On November 27th, I had the ability to attend my first-ever Broadway production. I saw the 3:00 Sunday matinee of Fiddler on the Roof directed by Bartlett Sher at the Broadway theater on the corner of 7th and 53rd. Fiddler on the Roof tells the life-affirming story of Tevye, a poor milkman whose love, pride and faith help him face the oppression of turn-of-the century czarist Russia. The show also follows the story of the upbringings of his daughters, with the help of wife Golde, focusing mainly on Tzeitel, Hodel, and Chava. His youngest daughters Shprintze and Bielke only appear for short amounts of time in the show. Overall, the show is awe-inspiring. The perfectly synchronized choreography and entrancing vocal abilities of cast members like Danny Burstein (Tevye) and Jessica Hecht (Golde).
The show opens with the classic introduction of the “fiddler on the roof” which represents the uncertainty and borderline generosity of living as a poor Jew living in Europe during the World War II era. During Tevye’s introduction of the fiddler, a 2D structure, representing Tevye’s house, is flown in with illuminated windows. The fiddler is flown in as well, balancing cautiously on the roof of the house. It was interesting to see how the lights blended on the cyc to create effects like sunsets and different times of day. The designer used gobos to create cloud and textured effects. This eliminated the need for extravagant backdrops and set pieces as the lighting did most of the work. As the show continued, large pieces of scenery like houses (when outside) and walls (when inside) were flown onto the stage, while smaller pieces like trees, tables, and more were carried in by the actors.
The most astounding part of the show was from the number “Anatevka” to the very end of the show, “The Leave-Taking.” The lighting expertly mimicked the transitions from day to night and form a tone of certainty and home to darkness and depression. As actors processed around the stage in a circle, slowly more actors entered the circle with pieces of furniture and belongings, symbolizing their exile from Russia. The technical aspects of this section of the show enhanced the rather simple staging and set a solemn tone all throughout the house.
^^^^
Task list =
• a. For each statement, marked (i), (ii), (iii), say yes or no according to the Fiddler on the Roof review, and quote the words from it that settle the matter.
(i) The writer attended a 3:00 Sunday matinee.
(ii) Actors carry the fiddler onto the stage.
(iii) Trees and tables were flown onto the stage.
• b. Using the Fiddler on the Roof review, answer each question, marked (i), (ii), (iii), and mark your answers the same way.
(i) Who directed the production?
(ii) What did the designer use to create cloud and textured effects?
(iii) What number comes at the very end of the show?
• c. Carry the Fiddler on the Roof review forward from its last sentence.
The material bears no relation to the Fiddler on the Roof review.

Material supplied =
^^^^
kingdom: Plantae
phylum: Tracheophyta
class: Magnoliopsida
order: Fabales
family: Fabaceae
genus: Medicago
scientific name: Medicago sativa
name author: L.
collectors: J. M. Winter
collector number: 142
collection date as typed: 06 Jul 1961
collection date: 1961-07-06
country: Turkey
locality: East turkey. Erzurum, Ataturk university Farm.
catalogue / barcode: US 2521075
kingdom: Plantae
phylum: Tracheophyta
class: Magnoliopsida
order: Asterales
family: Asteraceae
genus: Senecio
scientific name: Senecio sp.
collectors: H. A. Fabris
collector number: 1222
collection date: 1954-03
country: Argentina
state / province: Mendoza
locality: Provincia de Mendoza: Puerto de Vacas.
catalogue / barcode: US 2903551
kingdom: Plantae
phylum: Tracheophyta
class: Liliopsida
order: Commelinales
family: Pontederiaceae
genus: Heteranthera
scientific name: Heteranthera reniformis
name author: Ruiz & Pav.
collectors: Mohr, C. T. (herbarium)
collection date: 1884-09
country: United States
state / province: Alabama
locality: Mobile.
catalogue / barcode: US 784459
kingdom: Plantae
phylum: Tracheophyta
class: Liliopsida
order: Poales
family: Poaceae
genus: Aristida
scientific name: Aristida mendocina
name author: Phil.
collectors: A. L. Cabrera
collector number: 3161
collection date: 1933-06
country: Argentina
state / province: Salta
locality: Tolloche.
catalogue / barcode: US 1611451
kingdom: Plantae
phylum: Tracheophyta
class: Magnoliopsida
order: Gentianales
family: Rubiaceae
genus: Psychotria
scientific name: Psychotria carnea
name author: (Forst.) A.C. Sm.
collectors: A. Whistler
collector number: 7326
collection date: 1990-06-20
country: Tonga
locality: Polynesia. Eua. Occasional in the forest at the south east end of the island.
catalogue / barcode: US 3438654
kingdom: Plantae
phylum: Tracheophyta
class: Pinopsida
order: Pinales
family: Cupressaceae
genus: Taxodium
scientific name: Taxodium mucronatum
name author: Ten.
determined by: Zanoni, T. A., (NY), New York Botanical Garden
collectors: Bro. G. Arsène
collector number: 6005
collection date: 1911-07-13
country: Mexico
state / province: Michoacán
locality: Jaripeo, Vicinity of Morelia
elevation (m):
^^^^
Answers for this exercise =
• a.
(i) Yes: "I saw the 3:00 Sunday matinee of Fiddler on the Roof"
(ii) No: "The fiddler is flown in as well, balancing cautiously on the roof of the house."
(iii) No: "smaller pieces like trees, tables, and more were carried in by the actors."

• b.
(i) Bartlett Sher
(ii) Gobos
(iii) "The Leave-Taking"

• c.
Another remarkable section of the show included “Tevye’s Dream.” Tevye tells Golde that her grandmother came to him in a dream stating that Tzeitel must marry Motel the tailor and not Lazar-Wolf the butcher whom was married before. As the dream progresses, actors dressed in all white and corpse-esque makeup surround Tevye and repeat the message. At the end of the dream, Lazar-Wolf’s deceased wife Fruma-Sarah warns Tevye of the curse that would occur if Tzeitel were to marry Lazar-Wolf. Fruma-Sarah entered on stilts, towering above the other actors. She was donned in a long white tattered dress and had long, demon-like fingernails. The flashing lights, and eerie music created a ghastly feel throughout the entire theater which transported audience members, even those sitting in the back of the theater, into the nightmarish scene.
After the show, I was lucky enough to see into one of the backstage wings where I saw how the lights on booms were flown in before the show and out afterwards. I also was able to get a sneak peak at the small set of stairs upstage in between the upstage cyc and the stage. Actors used this area for entrances in scenes such at the “Sabbath Prayer,” “Sunrise, Sunset,” and “The Wedding Procession.” It was incredible to see the mere size of the stage as well as as small percentage of the multitudinous amount of lights hung in the theater.Fiddler on the Roof is an outstanding piece of theatrical work that struck awe and emotion in every single audience member. The technical aspects of the show enhanced the already wonderful choreography, staging, acting, and music. It was truly amazing show to see, and I am truly blessed to have been able to experience it as my first Broadway show.